But uncertainty over the rocket’s orbital decay and China’s failure to issue stronger reassurances in the run-up to the re-entry fuelled anxiety.
During the rocket’s flight, Harvard-based astrophysicist Jonathan McDowell told Reuters the potential debris zone could have been as far north as New York, Madrid or Beijing, and as far south as southern Chile and Wellington, New Zealand.
Ever since large chunks of the NASA space station Skylab fell from orbit in July 1979 and landed in Australia, most countries have sought to avoid such uncontrolled re-entries through their spacecraft design, McDowell said.
The Global Times, a Chinese tabloid published by the official People’s Daily, dismissed as “Western hype” concerns the rocket was “out of control” and could cause damage.

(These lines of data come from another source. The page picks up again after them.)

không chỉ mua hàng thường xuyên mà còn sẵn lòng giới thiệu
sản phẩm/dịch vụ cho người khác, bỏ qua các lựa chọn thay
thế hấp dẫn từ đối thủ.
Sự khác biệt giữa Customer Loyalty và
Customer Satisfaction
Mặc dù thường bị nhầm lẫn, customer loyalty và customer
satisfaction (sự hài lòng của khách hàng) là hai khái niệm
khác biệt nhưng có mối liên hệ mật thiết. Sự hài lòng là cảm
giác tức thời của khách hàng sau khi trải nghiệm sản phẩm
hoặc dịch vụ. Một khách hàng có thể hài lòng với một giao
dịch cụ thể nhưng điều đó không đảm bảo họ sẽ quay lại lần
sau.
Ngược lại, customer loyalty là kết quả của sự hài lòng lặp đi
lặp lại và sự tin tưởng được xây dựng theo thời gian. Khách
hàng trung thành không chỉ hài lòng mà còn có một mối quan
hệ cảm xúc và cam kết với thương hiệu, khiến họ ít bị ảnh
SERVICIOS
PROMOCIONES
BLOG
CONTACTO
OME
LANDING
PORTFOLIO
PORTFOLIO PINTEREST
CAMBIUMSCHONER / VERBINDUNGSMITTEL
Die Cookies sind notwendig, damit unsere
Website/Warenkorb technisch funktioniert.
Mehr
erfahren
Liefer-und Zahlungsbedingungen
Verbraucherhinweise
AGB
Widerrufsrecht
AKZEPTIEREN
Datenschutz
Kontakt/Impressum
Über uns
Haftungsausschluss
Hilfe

One of the largest pieces of space debris to return to Earth
The Long March 5B — comprising one core stage and four boosters — lifted off from China’s Hainan island on April 29 with the unmanned Tianhe module, which contains what will become living quarters on a permanent Chinese space station. The rocket is set to be followed by 10 more missions to complete the station.
Long March 5 rockets have been integral to China’s near-term space ambitions — from the delivery of modules and crew of its planned space station to launches of exploratory probes to the Moon and even Mars.

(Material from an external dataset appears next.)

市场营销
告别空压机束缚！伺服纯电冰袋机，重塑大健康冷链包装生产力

The latest rocket is one of the largest pieces of space debris to return to Earth, with experts estimating its dry mass to be around 18 to 22 tonnes.
The core stage of the first Long March 5B that returned to Earth last year weighed nearly 20 tonnes, surpassed only by debris from the Columbia space shuttle in 2003, the Soviet Union’s Salyut 7 space station in 1991, and Skylab in 1979.